To shave or not to shave? You might not be able to relate, but dealing with body hair is a struggle for many women. Society has created certain standards of beauty which women must follow or risk being seen as ‘odd’. One of these standards is hairlessness, especially on the legs and pubic region.
While some people have a kink for hair on women, and couldn’t be bothered if they shaved or not, it’s still an issue. So I got to hear from 4 women and how this affects their overall body image.

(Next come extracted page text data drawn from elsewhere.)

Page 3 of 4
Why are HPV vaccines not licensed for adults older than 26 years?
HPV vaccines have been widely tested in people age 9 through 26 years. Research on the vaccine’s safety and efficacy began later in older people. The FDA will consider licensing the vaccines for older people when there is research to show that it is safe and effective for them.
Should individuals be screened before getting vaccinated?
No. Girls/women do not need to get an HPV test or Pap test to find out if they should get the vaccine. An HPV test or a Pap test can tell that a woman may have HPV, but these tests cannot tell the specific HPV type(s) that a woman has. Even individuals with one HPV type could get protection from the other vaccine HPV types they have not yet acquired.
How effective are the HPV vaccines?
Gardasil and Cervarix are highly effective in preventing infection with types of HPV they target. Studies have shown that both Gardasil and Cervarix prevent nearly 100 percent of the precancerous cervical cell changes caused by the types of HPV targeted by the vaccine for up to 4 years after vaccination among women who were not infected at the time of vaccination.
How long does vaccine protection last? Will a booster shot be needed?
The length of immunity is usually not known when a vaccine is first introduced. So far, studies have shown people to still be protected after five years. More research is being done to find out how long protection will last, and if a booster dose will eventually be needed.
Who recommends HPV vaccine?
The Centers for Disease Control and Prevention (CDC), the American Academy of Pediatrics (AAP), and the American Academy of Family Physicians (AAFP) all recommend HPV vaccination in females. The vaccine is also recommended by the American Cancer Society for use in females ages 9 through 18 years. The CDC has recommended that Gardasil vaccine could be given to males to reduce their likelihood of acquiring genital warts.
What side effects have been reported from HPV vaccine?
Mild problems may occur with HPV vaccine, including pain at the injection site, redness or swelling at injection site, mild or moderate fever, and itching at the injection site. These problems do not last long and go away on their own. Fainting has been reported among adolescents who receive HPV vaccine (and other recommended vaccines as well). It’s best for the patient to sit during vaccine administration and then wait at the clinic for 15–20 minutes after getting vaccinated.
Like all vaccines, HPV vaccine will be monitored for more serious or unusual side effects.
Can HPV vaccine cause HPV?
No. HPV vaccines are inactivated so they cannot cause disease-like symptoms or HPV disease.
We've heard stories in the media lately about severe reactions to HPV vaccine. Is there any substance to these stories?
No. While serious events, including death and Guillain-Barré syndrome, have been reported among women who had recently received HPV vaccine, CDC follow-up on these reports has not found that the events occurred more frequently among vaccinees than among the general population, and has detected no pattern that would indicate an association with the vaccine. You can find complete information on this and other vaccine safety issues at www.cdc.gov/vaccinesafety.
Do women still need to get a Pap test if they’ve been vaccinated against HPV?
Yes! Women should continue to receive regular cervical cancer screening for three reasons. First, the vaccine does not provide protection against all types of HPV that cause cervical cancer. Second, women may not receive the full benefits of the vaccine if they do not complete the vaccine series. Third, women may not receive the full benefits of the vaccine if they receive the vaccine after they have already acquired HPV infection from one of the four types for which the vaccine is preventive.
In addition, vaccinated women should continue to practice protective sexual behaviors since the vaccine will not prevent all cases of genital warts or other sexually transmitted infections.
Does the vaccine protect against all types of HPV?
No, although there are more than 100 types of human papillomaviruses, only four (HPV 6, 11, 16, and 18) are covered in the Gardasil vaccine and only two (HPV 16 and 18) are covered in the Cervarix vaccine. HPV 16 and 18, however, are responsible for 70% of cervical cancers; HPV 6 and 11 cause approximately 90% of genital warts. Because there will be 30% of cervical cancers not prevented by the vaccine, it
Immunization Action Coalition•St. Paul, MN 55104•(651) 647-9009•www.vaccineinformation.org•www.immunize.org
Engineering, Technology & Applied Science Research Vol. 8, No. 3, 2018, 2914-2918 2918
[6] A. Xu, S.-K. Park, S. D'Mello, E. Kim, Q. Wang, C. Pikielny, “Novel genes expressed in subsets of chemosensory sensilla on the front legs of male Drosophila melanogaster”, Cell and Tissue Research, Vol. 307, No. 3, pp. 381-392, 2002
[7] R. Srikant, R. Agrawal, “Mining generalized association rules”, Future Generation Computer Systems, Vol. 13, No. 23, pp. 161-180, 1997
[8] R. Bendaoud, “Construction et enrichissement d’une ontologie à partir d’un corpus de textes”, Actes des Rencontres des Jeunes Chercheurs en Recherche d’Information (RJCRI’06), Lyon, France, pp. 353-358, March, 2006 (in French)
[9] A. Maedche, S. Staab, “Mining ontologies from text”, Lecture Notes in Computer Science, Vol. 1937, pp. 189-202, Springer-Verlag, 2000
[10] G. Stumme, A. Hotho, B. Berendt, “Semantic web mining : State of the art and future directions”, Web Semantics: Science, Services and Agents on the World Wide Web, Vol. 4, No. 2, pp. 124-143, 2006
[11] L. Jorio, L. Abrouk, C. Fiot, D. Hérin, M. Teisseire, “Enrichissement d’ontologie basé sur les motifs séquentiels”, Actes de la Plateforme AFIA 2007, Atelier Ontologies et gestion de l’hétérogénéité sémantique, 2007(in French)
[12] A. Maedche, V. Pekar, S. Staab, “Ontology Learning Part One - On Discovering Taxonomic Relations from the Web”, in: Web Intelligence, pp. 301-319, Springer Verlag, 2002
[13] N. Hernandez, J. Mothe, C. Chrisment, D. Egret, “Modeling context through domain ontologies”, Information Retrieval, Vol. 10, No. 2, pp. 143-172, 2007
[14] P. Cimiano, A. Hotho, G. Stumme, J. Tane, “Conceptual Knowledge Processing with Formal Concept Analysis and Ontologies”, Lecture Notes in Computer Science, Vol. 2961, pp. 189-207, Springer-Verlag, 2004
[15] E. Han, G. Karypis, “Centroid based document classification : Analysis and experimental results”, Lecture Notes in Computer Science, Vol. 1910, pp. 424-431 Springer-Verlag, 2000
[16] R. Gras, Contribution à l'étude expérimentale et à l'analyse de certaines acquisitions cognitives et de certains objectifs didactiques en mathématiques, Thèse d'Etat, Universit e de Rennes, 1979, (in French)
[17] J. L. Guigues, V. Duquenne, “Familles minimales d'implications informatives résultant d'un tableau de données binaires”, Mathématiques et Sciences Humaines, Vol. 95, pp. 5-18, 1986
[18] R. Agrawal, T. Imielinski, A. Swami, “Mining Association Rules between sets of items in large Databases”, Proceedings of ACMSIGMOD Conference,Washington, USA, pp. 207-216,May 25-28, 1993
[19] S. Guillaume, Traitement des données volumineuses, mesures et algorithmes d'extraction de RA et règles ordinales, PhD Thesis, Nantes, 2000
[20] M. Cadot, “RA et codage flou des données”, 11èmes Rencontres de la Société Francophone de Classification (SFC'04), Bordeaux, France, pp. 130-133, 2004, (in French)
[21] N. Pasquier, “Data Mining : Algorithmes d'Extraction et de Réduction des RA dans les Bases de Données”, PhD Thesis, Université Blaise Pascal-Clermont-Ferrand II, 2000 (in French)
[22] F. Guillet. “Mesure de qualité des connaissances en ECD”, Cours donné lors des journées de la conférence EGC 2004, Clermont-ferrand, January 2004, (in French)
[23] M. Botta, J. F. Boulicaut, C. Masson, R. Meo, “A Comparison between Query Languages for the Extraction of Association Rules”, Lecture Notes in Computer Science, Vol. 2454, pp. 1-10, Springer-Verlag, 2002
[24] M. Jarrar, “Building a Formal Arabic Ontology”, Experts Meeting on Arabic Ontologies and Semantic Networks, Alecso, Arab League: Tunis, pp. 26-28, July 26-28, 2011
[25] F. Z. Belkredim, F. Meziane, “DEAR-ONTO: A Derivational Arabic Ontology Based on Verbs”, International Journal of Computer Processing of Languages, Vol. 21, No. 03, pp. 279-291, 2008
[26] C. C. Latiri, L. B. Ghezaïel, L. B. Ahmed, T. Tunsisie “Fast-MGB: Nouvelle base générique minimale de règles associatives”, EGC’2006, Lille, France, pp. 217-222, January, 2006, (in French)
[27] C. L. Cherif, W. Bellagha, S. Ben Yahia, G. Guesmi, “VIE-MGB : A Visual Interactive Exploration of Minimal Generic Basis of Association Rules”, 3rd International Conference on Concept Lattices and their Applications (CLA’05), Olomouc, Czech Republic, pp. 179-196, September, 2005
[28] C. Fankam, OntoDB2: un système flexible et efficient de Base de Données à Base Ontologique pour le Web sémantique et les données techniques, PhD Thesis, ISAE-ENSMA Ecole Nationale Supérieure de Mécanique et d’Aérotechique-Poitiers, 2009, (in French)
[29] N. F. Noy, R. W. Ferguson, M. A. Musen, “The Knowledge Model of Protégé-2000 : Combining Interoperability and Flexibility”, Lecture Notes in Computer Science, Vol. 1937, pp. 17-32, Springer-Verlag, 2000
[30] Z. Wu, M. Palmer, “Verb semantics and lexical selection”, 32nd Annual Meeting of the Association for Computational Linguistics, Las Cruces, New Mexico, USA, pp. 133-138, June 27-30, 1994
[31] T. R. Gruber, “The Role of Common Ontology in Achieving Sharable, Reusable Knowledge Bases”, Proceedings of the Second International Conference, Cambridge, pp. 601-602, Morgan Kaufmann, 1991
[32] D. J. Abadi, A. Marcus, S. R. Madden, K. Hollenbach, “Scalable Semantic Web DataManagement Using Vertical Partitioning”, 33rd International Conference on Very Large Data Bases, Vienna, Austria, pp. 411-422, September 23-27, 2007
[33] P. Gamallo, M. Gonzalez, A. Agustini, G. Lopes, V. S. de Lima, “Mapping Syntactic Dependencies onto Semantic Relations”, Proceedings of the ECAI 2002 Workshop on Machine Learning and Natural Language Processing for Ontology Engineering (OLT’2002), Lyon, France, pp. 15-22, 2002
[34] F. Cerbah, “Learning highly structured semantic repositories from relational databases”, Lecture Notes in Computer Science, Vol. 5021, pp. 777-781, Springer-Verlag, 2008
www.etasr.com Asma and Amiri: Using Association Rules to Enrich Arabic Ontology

I’ve always had hair especially on my legs, that’s where it’s the most prominent besides my head. When I was a teenager, I wasn’t so comfortable with it because it felt like such a masculine thing. Although, so far, no one has had issues with it and I’m good now. The part that makes me self conscious is the hair under my chin and neck. It’s one of the first things people notice about me when they look at my face. As a result, I pluck it a lot and this leaves spots there. I also have hair on my legs, hands, a slight mustache, and I just recently noticed it on my boobs too. When people stare, I stare back at them eyeball to eyeball till they become uncomfortable. The whole thing is just like the weight or body type argument; once you don’t fit into the stereotype, then something is wrong with you.
I didn’t really know being hairy was anything strange or different until boarding school. A female classmate, felt the need to keep pointing it out. She told me I was very beautiful, but the way to get boys to follow me was to shave my legs and my brows. Then there was the aunt that would always pull the hair on my legs whenever she came around and ask why I have hair on my legs like a man. A crush has said that to me too. One of my cousins also felt the need to tell me that I have a moustache. After that, I started shaving my upper lip. I saw myself. I can see myself. Why then do you feel the need to point out these things to me? I felt very uncomfortable in my body. My self esteem was in the pits.
The hair on my nipples and chest are there too -thick and dark but sparse. When I want to go and fornicate I shave it off. This is just because I don’t want comments on it. I really do not care if you like it, I just don’t want you to talk about it at all. I keep thinking I could be a lot more beautiful if I didn’t have to deal with all this hair.
Shaving comes with it’s own challenges – ingrown hair, darks spots, bumps, fast hair growth and stinging when showering. Especially because my hair is very coarse and spiky when it’s growing back. Waxing is too expensive and painful. Creams tend to irritate the skin and shaving sticks are not smooth to the touch. That’s not all, there’s the butt hair and the fact that when I shave, I get rashes from sitting for too long.
I really wish I didn’t have to deal with this because it very stressful. It still makes me feel quite awkward and I get worried that people can see the hair growing back. Sometimes, when I’m having sex, I can’t help but think if they can notice it. Why can’t I just be normal? I can’t even go swimming in a bikini. To make it worse, I started growing chin hair recently and I cried the first time I saw it because I am already dealing with a lot.
My mum keeps talking about how beautiful I am and how people will see me and admire my hair. While that is nice, I do not want it. I wish there is a way to actually get rid of everything. It’s just very exhausting. I wish it wasn’t a thing at all.
I remember when I was in primary school, my hairy friend was the most beautiful girl. She had very full eye brows, hairy legs and long, full head of hair. There was a day we went out together and someone called her and said, “please don’t ever shave your brows. It’s so beautiful.” Thirteen years later when I saw her, she had shaved it. Lol.
Two things I like about being hairy are my brows and lashes. People usually comment on how full, thick, luxurious and well-defined they are. Before now, I used to struggle a lot with accepting this part of me and wish all the hair will be transferred to my receding hairline (which is hereditary by the way) instead.It took me a long ass journey of self-acceptance and growth to confidently start wearing shorts outside my room. Back in secondary school, I wanted smooth legs like the girls in my class, not understanding that we’re all wired differently. So I shaved my legs and believe me, it started growing thicker and faster after each shave to my dismay. Some people say this is a myth though. Forward to the present, I don’t shave often or care so much about the stares I get from people anymore. I’m not really about that trying to ‘fit in’ life anymore.
Now, I only shave when I actually want to. Just for a few days of smoothness and feeling like a bad bitch. Who says I can’t rock both right? Thankfully, the partners I’ve been with don’t mind. They even find it beautiful. Good for them, because I’m not about to kill myself trying to fulfill someone else’s idea of what a woman should look or feel like.